Problems to solve:
1. Decide whether each statement agrees with the passage on uncertificated securities, answering yes or no and quoting the words that settle it: (a) the Minister may make regulations allowing title to securities to be transferred without a written instrument; (b) the Statute of Frauds cited is from 1677; (c) the listed writing requirements apply to transfers under section 12 of the Electronic Commerce Act 2000.
2. In the passage on uncertificated securities, which section of the Supreme Court of Judicature (Ireland) Act 1877 is named?
3. Extend the passage on uncertificated securities, picking up after its last sentence.

Supplied passage:
= = = = =
Uncertificated securities
Transfer in writing
1085. The following:
(a) section 6 of the Statute of Frauds 1695;
(b) section 28 (6) of the Supreme Court of Judicature (Ireland) Act 1877 ;
(c) section 94 (4); and
(d) any other enactment or rule of law requiring the execution, under hand or seal, of a document in writing for the transfer of property,
shall not apply (if they would otherwise do so) to any transfer of title to securities pursuant to—
(i) section 12 of the Electronic Commerce Act 2000 ; or
(ii) procedures authorised or required pursuant to regulations made by the Minister under section 1086 .
Power to make regulations for the transfer of securities
1086. (1) The Minister may make provision by regulations for enabling or requiring title to securities or any class of securities to be evidenced and transferred without a written instrument.
= = = = =
Listed records:
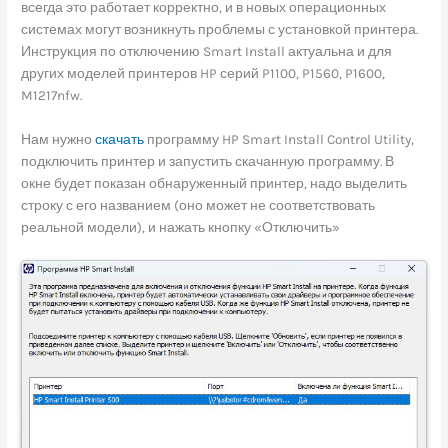
всегда это работает корректно, и в новых операционных
системах могут возникнуть проблемы с установкой принтера.
Инструкция по отключению Smart Install актуальна и для
других моделей принтеров HP серий P1100, P1560, P1600,
M1217nfw.
Нам нужно
скачать
программу HP Smart Install Control Utility,
подключить принтер и запустить скачанную программу. В
окне будет показан обнаруженный принтер, надо выделить
строку с его названием (оно может не соответствовать
реальной модели), и нажать кнопку «Отключить»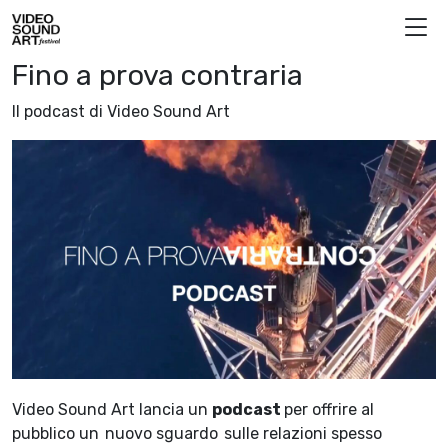
Vai al contenuto
Video Sound Art
Fino a prova contraria
Il podcast di Video Sound Art
Video Sound Art lancia un
podcast
per offrire al
pubblico un nuovo sguardo sulle relazioni spesso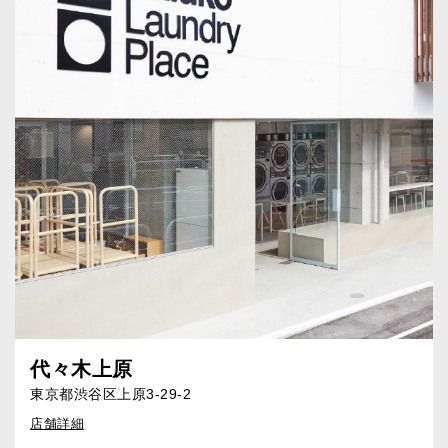
代々木上原
東京都渋谷区上原3-29-2
店舗詳細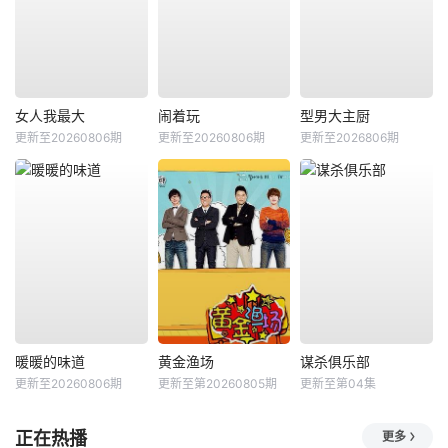
女人我最大
闹着玩
型男大主厨
更新至20260806期
更新至20260806期
更新至2026806期
暖暖的味道
黄金渔场
谋杀俱乐部
更新至20260806期
更新至第20260805期
更新至第04集
正在热播
更多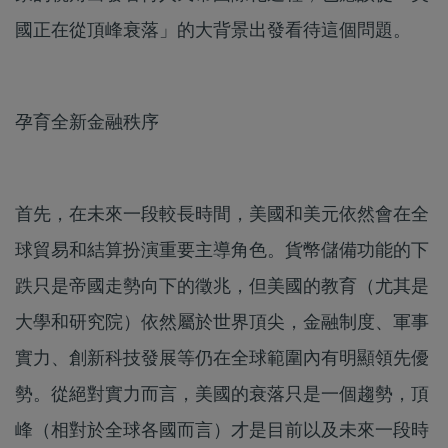
國正在從頂峰衰落」的大背景出發看待這個問題。
孕育全新金融秩序
首先，在未來一段較長時間，美國和美元依然會在全
球貿易和結算扮演重要主導角色。貨幣儲備功能的下
跌只是帝國走勢向下的徵兆，但美國的教育（尤其是
大學和研究院）依然屬於世界頂尖，金融制度、軍事
實力、創新科技發展等仍在全球範圍內有明顯領先優
勢。從絕對實力而言，美國的衰落只是一個趨勢，頂
峰（相對於全球各國而言）才是目前以及未來一段時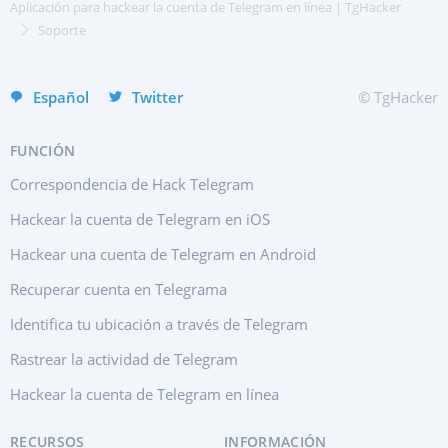
Aplicación para hackear la cuenta de Telegram en línea | TgHacker
Türkçe
Soporte
हिन्दी
Español
Twitter
© TgHacker
FUNCIÓN
Correspondencia de Hack Telegram
Hackear la cuenta de Telegram en iOS
Hackear una cuenta de Telegram en Android
Recuperar cuenta en Telegrama
Identifica tu ubicación a través de Telegram
Rastrear la actividad de Telegram
Hackear la cuenta de Telegram en línea
RECURSOS
INFORMACIÓN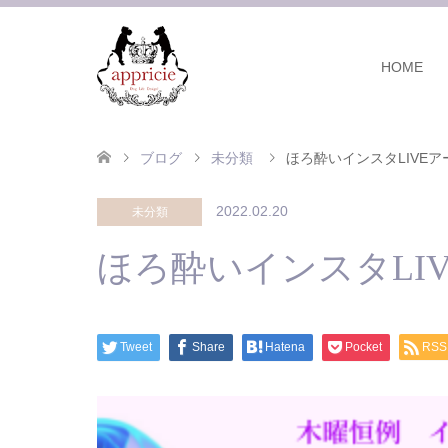
HOME
ブログ
未分類
ほろ酔いインスタLIVEアー
2022.02.20
未分類
ほろ酔いインスタLIV
Tweet
Share
Hatena
Pocket
RSS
= = = = =
Answers to the exercises:
1.
(a) Yes: "The Minister may make provision by regulations for enabling or requiring title to securities or any class of securities to be evidenced and transferred without a written instrument."
(b) No: "section 6 of the Statute of Frauds 1695"
(c) No: "shall not apply (if they would otherwise do so) to any transfer of title to securities pursuant to—"

2. Section 28 (6).

3.
(2) Subject to any exceptions that may be specified in the regulations, the regulations may, in respect of—
(a) securities of public limited companies admitted to trading on a regulated market,
(b) securities of public limited companies admitted to trading on a market other than a regulated market, or
(c) securities of public limited companies of a specified class,
provide that the means provided by the regulations for evidencing and transferring title to such securities shall constitute the sole and exclusive means for doing so (and accordingly, that any purported transfer of such securities otherwise than by those means shall be void).
(3) In this section—
(a) “securities” means transferable securities as defined by Directive 2004/39/EC of the European Parliament and the Council of 21 April 2004;
(b) references to title to securities include any legal or equitable interest in securities; and
(c) references to a transfer of title include a transfer by way of security.
(4) The regulations may make provision—
(a) for procedures for recording and transferring title to securities; and
(b) for the regulation of those procedures and the persons responsible for or involved in their operation; and
(c) for dispensing with the obligations of a company under section 99 to issue certificates and providing for alternative procedures.
(5) The regulations shall contain such safeguards as appear to the Minister appropriate for the protection of investors and for ensuring that competition is not restricted, distorted or prevented.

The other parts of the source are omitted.